Perfection.

Je ne sais pas toi, mais je vis dans un monde indescriptiblement parfait, toujours plus juste et réussi, dans un monde où les murs ne cessent de tomber. Encore ce mercredi 22 septembre, une femme de plus a été élue au gouvernement helvétique par le parlement composé de 20 à 30% de femmes. Elles sont désormais 4 sur 7. Ce qui permet à la Tribune de Genève de s'extasier sur sa manchette de journal : "[...] un mur est tombé." Ce doit être l'effet bénéfique escompté de l'interdiction constitutionnelle des minarets. Le week-end prochain, personne n'en doute, les salaires seront égaux. Le week-end prochain la proportion de femmes dans les instances dirigeantes des universités correspondra à celles des étudiantes au sein de ces mêmes universités. Le week-end prochain les musulmanes brûleront leurs voiles sur un bucher de crucifix décrochés des salles de classes et des tribunaux, et l'on ira observer les traces fossilisées des paternalistes sur les chantiers d'autoroutes.

Le week-end prochain, il n'y aura plus de chômeurs, plus de chômage, plus d'État social, plus de goulag. Il reste un peu de goulasch?

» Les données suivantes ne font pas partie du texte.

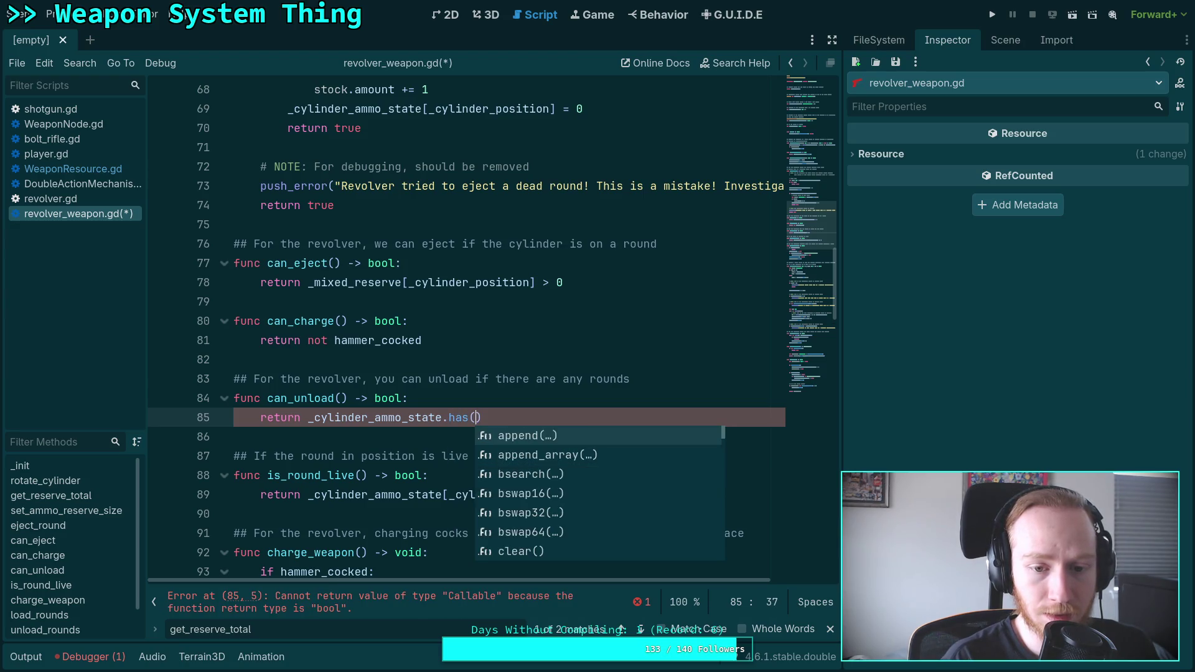
key(Return)
text(0)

Perfection des perfections, ce mur s'est écroulé sans dégât: les remparts du libéralisme ont gardé leur crépis, les seigneurs libérés ont rajouté une nouvelle couche de dorure sur leurs blasons rouillés.

Un monde extraordinaire devenu ordinaire. Les murs tombent. Les présidents guerriers reçoivent des prix Nobel de la paix. Les criminels de guerre publient des livres et donnent des conférences pour de substantiels cachets. Un monde si calme qu'il est indispensable de se construire des ennemis, d'inventer des groupes terroristes internationaux et des cellules de l'ultra-gauche, c'est-à-dire ultra-violentes, afin de pouvoir quand même jouer la menace du sentiment d'insécurité. La fin de l'histoire manque de ressort narratif.

Le merveilleux monde d'après l'ère raciste, le merveilleux monde de l'ère post-raciste où il est possible de punir collectivement des nations entières pour des crimes qu'elles n'ont pas commis, où il est possible de persécuter des ethnies, où l'on rêve à nouveau d'extirper de l'Europe certains européens.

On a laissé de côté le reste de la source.